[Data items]
****************************************
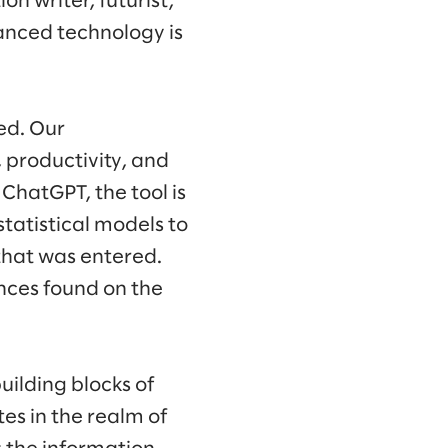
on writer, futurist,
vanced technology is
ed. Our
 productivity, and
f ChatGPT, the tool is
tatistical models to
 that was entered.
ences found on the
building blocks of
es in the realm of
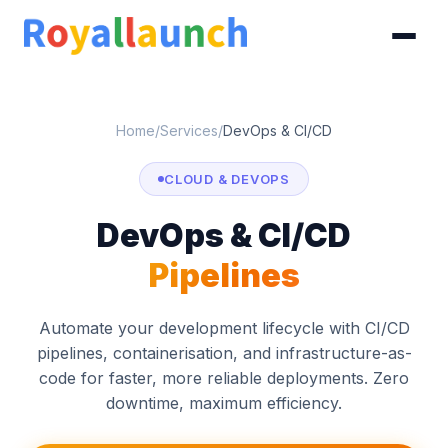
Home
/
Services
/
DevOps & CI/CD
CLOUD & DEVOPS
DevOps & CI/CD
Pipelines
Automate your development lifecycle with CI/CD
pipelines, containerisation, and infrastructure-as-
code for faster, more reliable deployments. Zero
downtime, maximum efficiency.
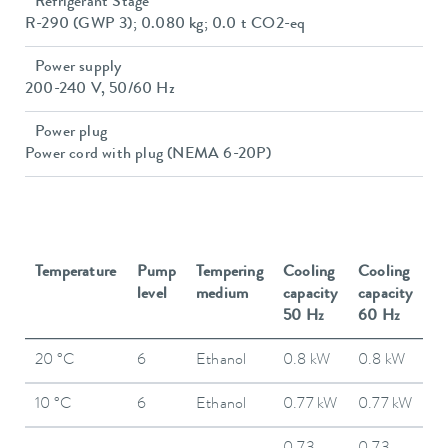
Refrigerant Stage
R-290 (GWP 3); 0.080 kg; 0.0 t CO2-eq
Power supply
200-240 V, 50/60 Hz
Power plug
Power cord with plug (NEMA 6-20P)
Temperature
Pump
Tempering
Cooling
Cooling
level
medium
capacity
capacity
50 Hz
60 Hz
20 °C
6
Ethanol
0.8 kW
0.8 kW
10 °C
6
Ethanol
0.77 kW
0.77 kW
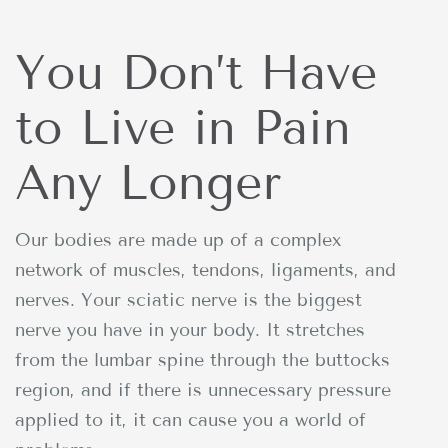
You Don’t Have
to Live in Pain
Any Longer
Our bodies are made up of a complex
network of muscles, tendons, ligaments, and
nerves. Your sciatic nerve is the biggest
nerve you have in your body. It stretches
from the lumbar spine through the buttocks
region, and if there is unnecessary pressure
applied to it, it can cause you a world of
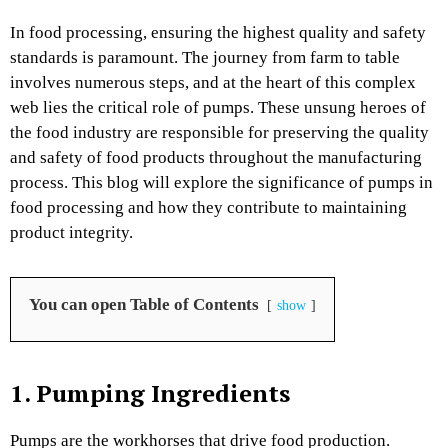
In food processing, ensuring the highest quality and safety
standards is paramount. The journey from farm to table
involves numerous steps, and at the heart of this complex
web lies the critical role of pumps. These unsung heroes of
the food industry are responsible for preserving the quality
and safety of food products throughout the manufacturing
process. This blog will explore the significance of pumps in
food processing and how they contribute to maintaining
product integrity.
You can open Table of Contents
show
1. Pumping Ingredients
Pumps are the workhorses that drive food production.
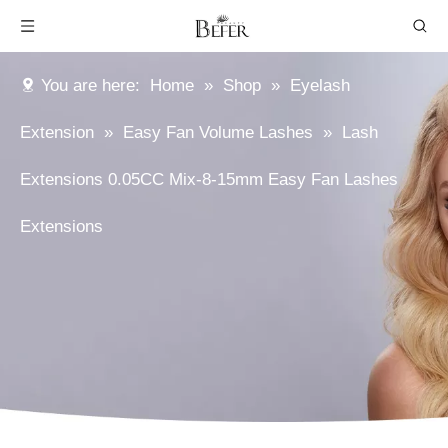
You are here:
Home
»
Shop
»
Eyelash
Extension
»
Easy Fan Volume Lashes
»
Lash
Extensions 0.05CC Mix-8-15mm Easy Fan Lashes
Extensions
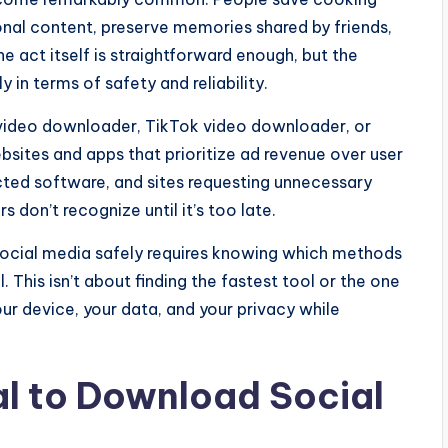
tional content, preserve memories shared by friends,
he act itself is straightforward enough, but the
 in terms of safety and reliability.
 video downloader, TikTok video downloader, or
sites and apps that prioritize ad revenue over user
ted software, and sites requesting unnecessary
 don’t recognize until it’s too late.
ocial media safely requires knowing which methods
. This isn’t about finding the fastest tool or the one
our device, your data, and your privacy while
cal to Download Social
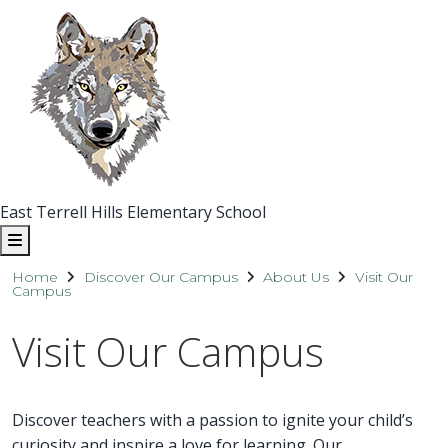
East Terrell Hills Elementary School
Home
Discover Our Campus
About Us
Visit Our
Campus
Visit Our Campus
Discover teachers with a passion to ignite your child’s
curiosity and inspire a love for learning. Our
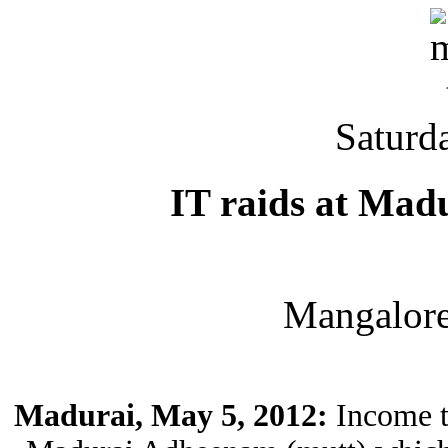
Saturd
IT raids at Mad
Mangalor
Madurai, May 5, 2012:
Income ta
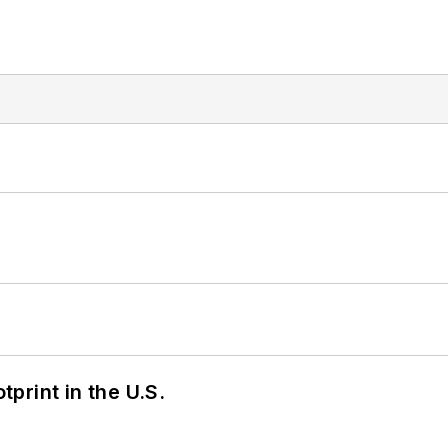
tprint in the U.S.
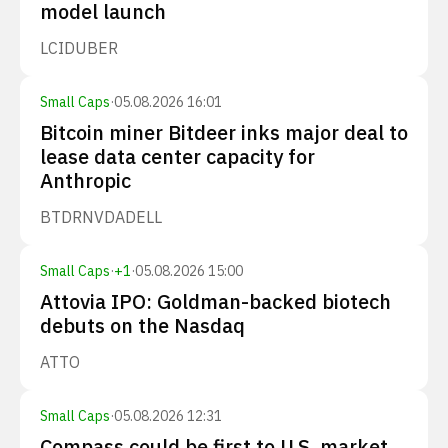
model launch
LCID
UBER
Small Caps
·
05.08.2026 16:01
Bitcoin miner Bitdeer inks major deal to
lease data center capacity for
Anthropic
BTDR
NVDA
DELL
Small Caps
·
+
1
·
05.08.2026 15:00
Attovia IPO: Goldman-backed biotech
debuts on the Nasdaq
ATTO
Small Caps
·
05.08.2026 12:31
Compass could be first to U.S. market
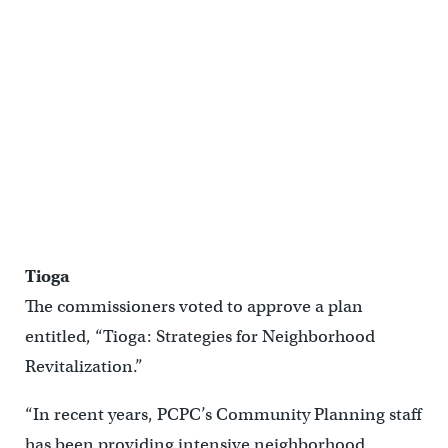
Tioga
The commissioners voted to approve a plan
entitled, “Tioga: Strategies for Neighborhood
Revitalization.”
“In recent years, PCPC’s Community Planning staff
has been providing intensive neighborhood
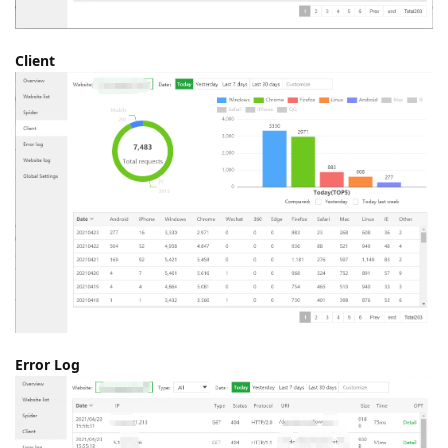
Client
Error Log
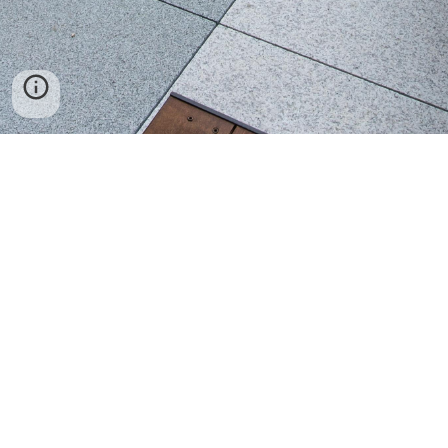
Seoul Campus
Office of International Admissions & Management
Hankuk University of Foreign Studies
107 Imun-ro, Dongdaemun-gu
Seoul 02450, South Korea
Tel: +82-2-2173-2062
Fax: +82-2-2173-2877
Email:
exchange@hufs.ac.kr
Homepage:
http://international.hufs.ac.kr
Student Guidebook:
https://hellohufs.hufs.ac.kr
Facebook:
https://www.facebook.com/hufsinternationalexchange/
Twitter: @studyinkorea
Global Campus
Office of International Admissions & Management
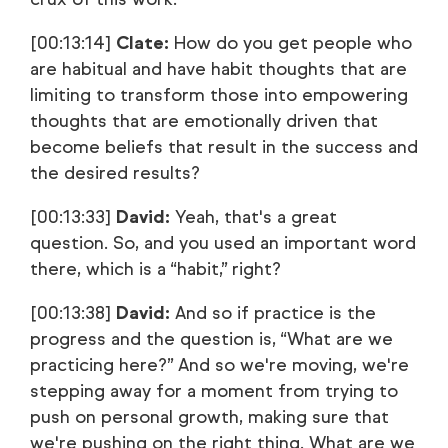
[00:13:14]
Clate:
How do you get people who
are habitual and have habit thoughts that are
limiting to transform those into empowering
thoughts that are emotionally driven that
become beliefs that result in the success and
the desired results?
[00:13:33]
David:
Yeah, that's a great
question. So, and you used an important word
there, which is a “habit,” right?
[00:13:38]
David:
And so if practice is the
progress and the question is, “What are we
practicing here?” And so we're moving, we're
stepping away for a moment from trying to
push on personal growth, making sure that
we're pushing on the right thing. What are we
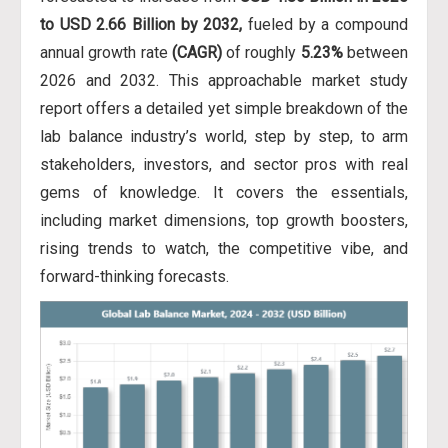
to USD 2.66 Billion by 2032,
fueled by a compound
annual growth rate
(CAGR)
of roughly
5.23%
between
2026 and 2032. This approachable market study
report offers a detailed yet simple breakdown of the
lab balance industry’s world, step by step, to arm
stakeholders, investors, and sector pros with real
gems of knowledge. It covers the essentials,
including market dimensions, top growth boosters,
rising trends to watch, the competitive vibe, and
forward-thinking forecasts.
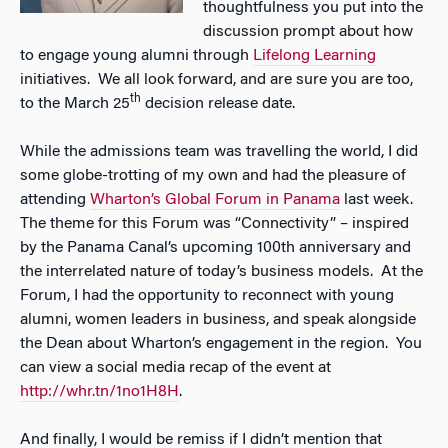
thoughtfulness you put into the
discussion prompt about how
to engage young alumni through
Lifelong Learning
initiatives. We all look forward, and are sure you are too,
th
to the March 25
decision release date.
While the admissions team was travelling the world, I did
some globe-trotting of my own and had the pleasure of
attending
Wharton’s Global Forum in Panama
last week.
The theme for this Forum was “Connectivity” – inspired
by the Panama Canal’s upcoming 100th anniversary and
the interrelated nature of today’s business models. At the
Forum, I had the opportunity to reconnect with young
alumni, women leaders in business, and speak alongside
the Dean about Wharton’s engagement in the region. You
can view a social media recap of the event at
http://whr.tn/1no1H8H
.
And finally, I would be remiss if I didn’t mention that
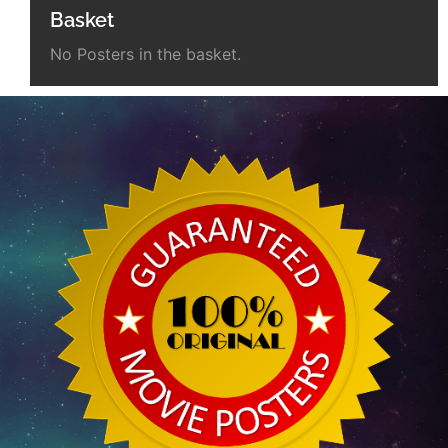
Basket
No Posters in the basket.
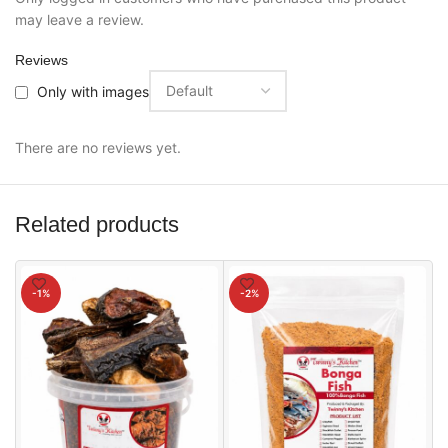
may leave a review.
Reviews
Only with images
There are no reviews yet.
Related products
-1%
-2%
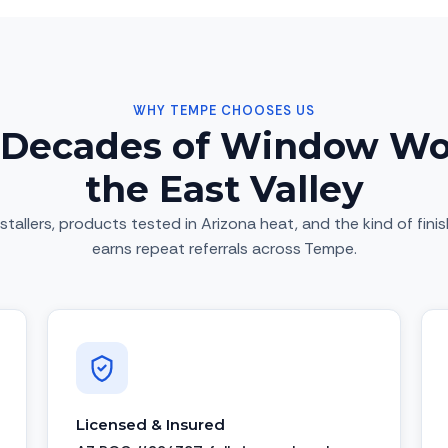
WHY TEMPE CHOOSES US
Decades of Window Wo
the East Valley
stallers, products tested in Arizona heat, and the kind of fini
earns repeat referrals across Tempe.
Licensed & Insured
****************************************
# Work instruction
Give again the stretch of the entries above that begins at the line with "You Don’t Have" and ends at the line with "and safety of", word for word, with no pictures.

# The completed task
You Don’t Have
to Live in Pain
Any Longer
Our bodies are made up of a complex
network of muscles, tendons, ligaments, and
nerves. Your sciatic nerve is the biggest
nerve you have in your body. It stretches
from the lumbar spine through the buttocks
region, and if there is unnecessary pressure
applied to it, it can cause you a world of
In food processing, ensuring the highest quality and safety
standards is paramount. The journey from farm to table
involves numerous steps, and at the heart of this complex
web lies the critical role of pumps. These unsung heroes of
the food industry are responsible for preserving the quality
and safety of food products throughout the manufacturing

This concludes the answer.